Give the entries below again, word for word, and leave out the images.

- Provided records -

————————

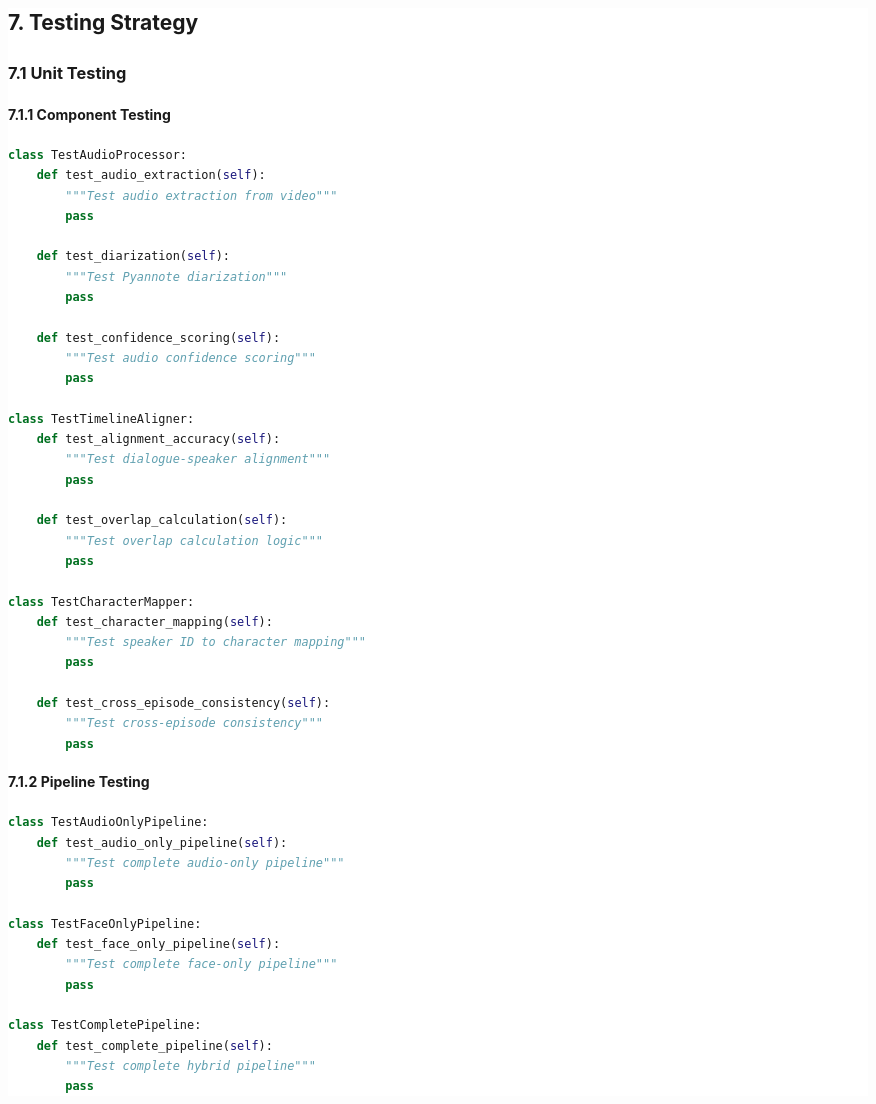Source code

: 
## **7. Testing Strategy**

### **7.1 Unit Testing**

#### **7.1.1 Component Testing**
```python
class TestAudioProcessor:
    def test_audio_extraction(self):
        """Test audio extraction from video"""
        pass
    
    def test_diarization(self):
        """Test Pyannote diarization"""
        pass
    
    def test_confidence_scoring(self):
        """Test audio confidence scoring"""
        pass

class TestTimelineAligner:
    def test_alignment_accuracy(self):
        """Test dialogue-speaker alignment"""
        pass
    
    def test_overlap_calculation(self):
        """Test overlap calculation logic"""
        pass

class TestCharacterMapper:
    def test_character_mapping(self):
        """Test speaker ID to character mapping"""
        pass
    
    def test_cross_episode_consistency(self):
        """Test cross-episode consistency"""
        pass
```

#### **7.1.2 Pipeline Testing**
```python
class TestAudioOnlyPipeline:
    def test_audio_only_pipeline(self):
        """Test complete audio-only pipeline"""
        pass

class TestFaceOnlyPipeline:
    def test_face_only_pipeline(self):
        """Test complete face-only pipeline"""
        pass

class TestCompletePipeline:
    def test_complete_pipeline(self):
        """Test complete hybrid pipeline"""
        pass
```
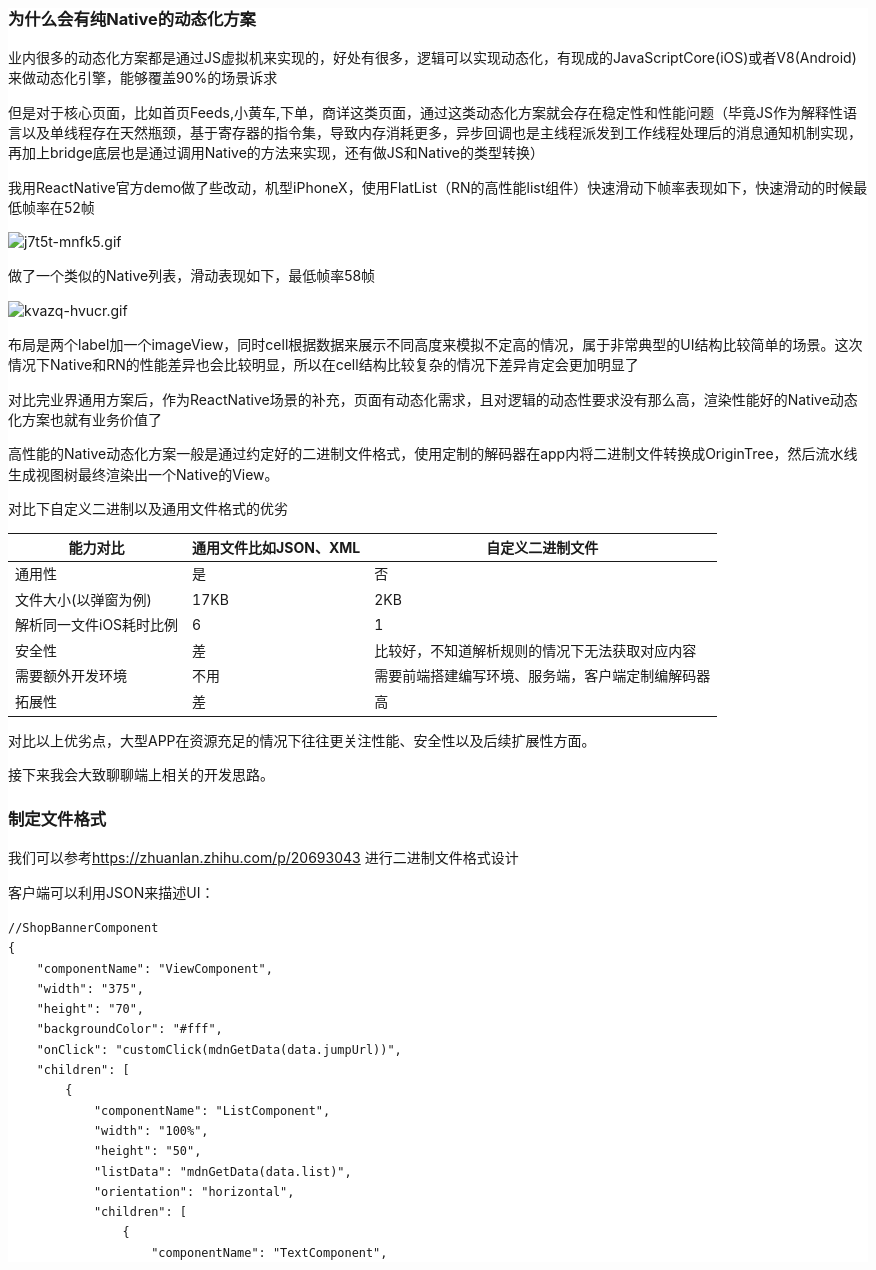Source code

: 
### 为什么会有纯Native的动态化方案

业内很多的动态化方案都是通过JS虚拟机来实现的，好处有很多，逻辑可以实现动态化，有现成的JavaScriptCore(iOS)或者V8(Android)来做动态化引擎，能够覆盖90%的场景诉求

但是对于核心页面，比如首页Feeds,小黄车,下单，商详这类页面，通过这类动态化方案就会存在稳定性和性能问题（毕竟JS作为解释性语言以及单线程存在天然瓶颈，基于寄存器的指令集，导致内存消耗更多，异步回调也是主线程派发到工作线程处理后的消息通知机制实现，再加上bridge底层也是通过调用Native的方法来实现，还有做JS和Native的类型转换）

我用ReactNative官方demo做了些改动，机型iPhoneX，使用FlatList（RN的高性能list组件）快速滑动下帧率表现如下，快速滑动的时候最低帧率在52帧

![j7t5t-mnfk5.gif](https://p6-juejin.byteimg.com/tos-cn-i-k3u1fbpfcp/4d1ab25650b44b92a8eed9bd80be5ea6~tplv-k3u1fbpfcp-watermark.image?)

做了一个类似的Native列表，滑动表现如下，最低帧率58帧

![kvazq-hvucr.gif](https://p9-juejin.byteimg.com/tos-cn-i-k3u1fbpfcp/d5a00ca566ef49a08ad1658fdbf82233~tplv-k3u1fbpfcp-watermark.image?)

布局是两个label加一个imageView，同时cell根据数据来展示不同高度来模拟不定高的情况，属于非常典型的UI结构比较简单的场景。这次情况下Native和RN的性能差异也会比较明显，所以在cell结构比较复杂的情况下差异肯定会更加明显了

对比完业界通用方案后，作为ReactNative场景的补充，页面有动态化需求，且对逻辑的动态性要求没有那么高，渲染性能好的Native动态化方案也就有业务价值了



高性能的Native动态化方案一般是通过约定好的二进制文件格式，使用定制的解码器在app内将二进制文件转换成OriginTree，然后流水线生成视图树最终渲染出一个Native的View。

对比下自定义二进制以及通用文件格式的优劣

| 能力对比          | 通用文件比如JSON、XML | 自定义二进制文件                 |
| ------------- | -------------- | ------------------------ |
| 通用性           | 是              | 否                        |
| 文件大小(以弹窗为例)   | 17KB           | 2KB                      |
| 解析同一文件iOS耗时比例 | 6              | 1                        |
| 安全性           | 差              | 比较好，不知道解析规则的情况下无法获取对应内容  |
| 需要额外开发环境      | 不用             | 需要前端搭建编写环境、服务端，客户端定制编解码器 |
| 拓展性           | 差              | 高                        |

对比以上优劣点，大型APP在资源充足的情况下往往更关注性能、安全性以及后续扩展性方面。

接下来我会大致聊聊端上相关的开发思路。




### 制定文件格式

我们可以参考<https://zhuanlan.zhihu.com/p/20693043> 进行二进制文件格式设计

客户端可以利用JSON来描述UI：

```
//ShopBannerComponent
{
    "componentName": "ViewComponent",
    "width": "375",
    "height": "70",
    "backgroundColor": "#fff",
    "onClick": "customClick(mdnGetData(data.jumpUrl))",
    "children": [
        {
            "componentName": "ListComponent",
            "width": "100%",
            "height": "50",
            "listData": "mdnGetData(data.list)",
            "orientation": "horizontal",
            "children": [
                {
                    "componentName": "TextComponent",
```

————————

- Solution for this problem -
Source code

: 
## **7. Testing Strategy**

### **7.1 Unit Testing**

#### **7.1.1 Component Testing**
```python
class TestAudioProcessor:
    def test_audio_extraction(self):
        """Test audio extraction from video"""
        pass
    
    def test_diarization(self):
        """Test Pyannote diarization"""
        pass
    
    def test_confidence_scoring(self):
        """Test audio confidence scoring"""
        pass

class TestTimelineAligner:
    def test_alignment_accuracy(self):
        """Test dialogue-speaker alignment"""
        pass
    
    def test_overlap_calculation(self):
        """Test overlap calculation logic"""
        pass

class TestCharacterMapper:
    def test_character_mapping(self):
        """Test speaker ID to character mapping"""
        pass
    
    def test_cross_episode_consistency(self):
        """Test cross-episode consistency"""
        pass
```

#### **7.1.2 Pipeline Testing**
```python
class TestAudioOnlyPipeline:
    def test_audio_only_pipeline(self):
        """Test complete audio-only pipeline"""
        pass

class TestFaceOnlyPipeline:
    def test_face_only_pipeline(self):
        """Test complete face-only pipeline"""
        pass

class TestCompletePipeline:
    def test_complete_pipeline(self):
        """Test complete hybrid pipeline"""
        pass
```
Source code

: 
### 为什么会有纯Native的动态化方案

业内很多的动态化方案都是通过JS虚拟机来实现的，好处有很多，逻辑可以实现动态化，有现成的JavaScriptCore(iOS)或者V8(Android)来做动态化引擎，能够覆盖90%的场景诉求

但是对于核心页面，比如首页Feeds,小黄车,下单，商详这类页面，通过这类动态化方案就会存在稳定性和性能问题（毕竟JS作为解释性语言以及单线程存在天然瓶颈，基于寄存器的指令集，导致内存消耗更多，异步回调也是主线程派发到工作线程处理后的消息通知机制实现，再加上bridge底层也是通过调用Native的方法来实现，还有做JS和Native的类型转换）

我用ReactNative官方demo做了些改动，机型iPhoneX，使用FlatList（RN的高性能list组件）快速滑动下帧率表现如下，快速滑动的时候最低帧率在52帧

![j7t5t-mnfk5.gif](https://p6-juejin.byteimg.com/tos-cn-i-k3u1fbpfcp/4d1ab25650b44b92a8eed9bd80be5ea6~tplv-k3u1fbpfcp-watermark.image?)

做了一个类似的Native列表，滑动表现如下，最低帧率58帧

![kvazq-hvucr.gif](https://p9-juejin.byteimg.com/tos-cn-i-k3u1fbpfcp/d5a00ca566ef49a08ad1658fdbf82233~tplv-k3u1fbpfcp-watermark.image?)

布局是两个label加一个imageView，同时cell根据数据来展示不同高度来模拟不定高的情况，属于非常典型的UI结构比较简单的场景。这次情况下Native和RN的性能差异也会比较明显，所以在cell结构比较复杂的情况下差异肯定会更加明显了

对比完业界通用方案后，作为ReactNative场景的补充，页面有动态化需求，且对逻辑的动态性要求没有那么高，渲染性能好的Native动态化方案也就有业务价值了



高性能的Native动态化方案一般是通过约定好的二进制文件格式，使用定制的解码器在app内将二进制文件转换成OriginTree，然后流水线生成视图树最终渲染出一个Native的View。

对比下自定义二进制以及通用文件格式的优劣

| 能力对比          | 通用文件比如JSON、XML | 自定义二进制文件                 |
| ------------- | -------------- | ------------------------ |
| 通用性           | 是              | 否                        |
| 文件大小(以弹窗为例)   | 17KB           | 2KB                      |
| 解析同一文件iOS耗时比例 | 6              | 1                        |
| 安全性           | 差              | 比较好，不知道解析规则的情况下无法获取对应内容  |
| 需要额外开发环境      | 不用             | 需要前端搭建编写环境、服务端，客户端定制编解码器 |
| 拓展性           | 差              | 高                        |

对比以上优劣点，大型APP在资源充足的情况下往往更关注性能、安全性以及后续扩展性方面。

接下来我会大致聊聊端上相关的开发思路。




### 制定文件格式

我们可以参考<https://zhuanlan.zhihu.com/p/20693043> 进行二进制文件格式设计

客户端可以利用JSON来描述UI：

```
//ShopBannerComponent
{
    "componentName": "ViewComponent",
    "width": "375",
    "height": "70",
    "backgroundColor": "#fff",
    "onClick": "customClick(mdnGetData(data.jumpUrl))",
    "children": [
        {
            "componentName": "ListComponent",
            "width": "100%",
            "height": "50",
            "listData": "mdnGetData(data.list)",
            "orientation": "horizontal",
            "children": [
                {
                    "componentName": "TextComponent",
```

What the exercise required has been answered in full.